A dix jours des commémorations du vingtième anniversaire du génocide, le président rwandais Paul Kagamé a-t-il calculé l’effet qu’allaient produire ses déclarations sur le rôle de la France avant et pendant cette tragédie ?
A-t-il volontairement planifié le buzz assourdissant que ses accusations allaient produire ? Sans doute pas. Pour lui comme pour beaucoup de Rwandais, en effet, il ne s’agit là que de banalités répétées à l’envi depuis des années, en particulier dans la bouche d’un chef d’État coutumier du "parler cash".
Lorsqu’une première alerte sur le contenu de notre interview est diffusée par l’AFP le 5 avril et que l’Élysée annonce en début de soirée l’annulation de la participation française aux cérémonies, Kagamé est donc surpris : plus d’une semaine s’est écoulée depuis l’entretien - qu’il n’a pas demandé à relire avant publication - et il n’a visiblement pas anticipé la rapidité et le niveau de cette réaction. Mais il assume, bien sûr.
Et, avec un art consommé de la communication telle qu’il la conçoit, voit immédiatement l’avantage qu’il peut en tirer. Alors qu’à Paris la machine médiatique s’emballe le 6 avril, Paul Kagamé modifie l’entrée en matière du discours qu’il doit prononcer le lendemain au stade Amahoro. Ce qui donne la phrase désormais culte à Kigali, en français dans le texte : "Les faits sont têtus."
Les faits sont têtus, mais la mémoire de la France - ou, plus exactement, de l’armée française - l’est tout autant. On peut certes comprendre qu’Alain Juppé, Hubert Védrine, tel ou tel général à la retraite, bref ceux qui étaient aux affaires entre 1990 et 1994, défendent leur honneur et récusent l’accusation pour le moins discutable de participation directe au génocide.

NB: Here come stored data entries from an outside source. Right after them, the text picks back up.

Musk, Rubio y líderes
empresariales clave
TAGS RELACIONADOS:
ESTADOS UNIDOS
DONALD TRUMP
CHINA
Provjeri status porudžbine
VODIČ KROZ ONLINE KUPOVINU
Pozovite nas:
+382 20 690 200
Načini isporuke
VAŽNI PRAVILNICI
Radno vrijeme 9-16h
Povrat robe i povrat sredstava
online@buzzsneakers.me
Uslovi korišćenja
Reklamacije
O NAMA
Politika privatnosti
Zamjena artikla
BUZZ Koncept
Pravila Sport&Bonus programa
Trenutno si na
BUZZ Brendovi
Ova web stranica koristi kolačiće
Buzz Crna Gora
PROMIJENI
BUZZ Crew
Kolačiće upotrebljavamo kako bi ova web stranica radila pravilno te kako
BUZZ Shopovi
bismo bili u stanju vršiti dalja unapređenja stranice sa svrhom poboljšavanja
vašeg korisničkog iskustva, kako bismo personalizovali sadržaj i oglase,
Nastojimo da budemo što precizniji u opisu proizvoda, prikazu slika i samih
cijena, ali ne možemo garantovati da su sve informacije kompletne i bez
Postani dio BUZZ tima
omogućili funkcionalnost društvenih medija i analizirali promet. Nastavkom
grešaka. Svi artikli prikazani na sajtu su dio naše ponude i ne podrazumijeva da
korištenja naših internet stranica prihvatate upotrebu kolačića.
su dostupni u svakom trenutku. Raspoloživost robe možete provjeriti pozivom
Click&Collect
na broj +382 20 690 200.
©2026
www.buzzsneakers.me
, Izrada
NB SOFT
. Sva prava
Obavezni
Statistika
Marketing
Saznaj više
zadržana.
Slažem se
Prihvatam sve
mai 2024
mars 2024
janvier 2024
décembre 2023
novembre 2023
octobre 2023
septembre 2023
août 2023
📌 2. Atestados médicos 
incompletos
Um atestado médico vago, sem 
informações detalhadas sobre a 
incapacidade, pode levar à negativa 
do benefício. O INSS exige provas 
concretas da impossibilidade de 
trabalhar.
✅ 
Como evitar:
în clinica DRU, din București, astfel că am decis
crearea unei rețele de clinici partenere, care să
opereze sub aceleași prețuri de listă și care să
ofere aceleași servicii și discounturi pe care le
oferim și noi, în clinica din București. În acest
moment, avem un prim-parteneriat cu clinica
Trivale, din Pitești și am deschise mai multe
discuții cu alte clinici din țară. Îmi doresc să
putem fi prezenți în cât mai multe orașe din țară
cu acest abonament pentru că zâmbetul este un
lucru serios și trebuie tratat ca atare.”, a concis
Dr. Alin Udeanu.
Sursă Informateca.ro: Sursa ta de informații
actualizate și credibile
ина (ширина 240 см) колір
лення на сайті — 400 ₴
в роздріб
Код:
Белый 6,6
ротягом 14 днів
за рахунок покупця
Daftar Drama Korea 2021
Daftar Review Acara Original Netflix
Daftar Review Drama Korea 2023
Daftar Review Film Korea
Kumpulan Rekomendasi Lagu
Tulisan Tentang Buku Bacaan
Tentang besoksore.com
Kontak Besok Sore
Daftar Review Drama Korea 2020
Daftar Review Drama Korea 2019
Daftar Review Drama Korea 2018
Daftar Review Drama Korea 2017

Après tout, c’est à la France de ces années-là et à sa politique africaine de l’époque que s’en prend Kagamé, non à celle de 2014. Mais la question qui se pose est la suivante : pourquoi François Hollande et son gouvernement se sentent-ils comptables et responsables, vingt ans après, de cette page trouble d’un passé à laquelle ils n’ont pris aucune part, au point que le ministre de la Défense, Jean-Yves le Drian, ait éprouvé la nécessité, dans un "message aux armées" délivré le 10 avril, de comparer sans aucune nuance l’opération Turquoise à celles menées au Mali et en Centrafrique, toutes trois confondues dans le même hommage ?
Sans doute faut-il admettre qu’en France si les présidents, les majorités et les gouvernements changent, la Grande Muette demeure, elle, intouchable, à l’abri de toute introspection (sauf s’il s’agit de l’exonérer de ses responsabilités : il suffit de lire le rapport de la commission Quilès pour le comprendre), immuable et hors champ démocratique.
Soixante ans après, les "sales guerres" que l’armée française a menées en Algérie, au Cameroun, en Indochine, à Madagascar ou ailleurs demeurent ainsi des sujets tabous. On permettra donc aux Rwandais de ne pas attendre, pour tirer leurs propres conclusions, que soit enfin levée cette chape de plomb.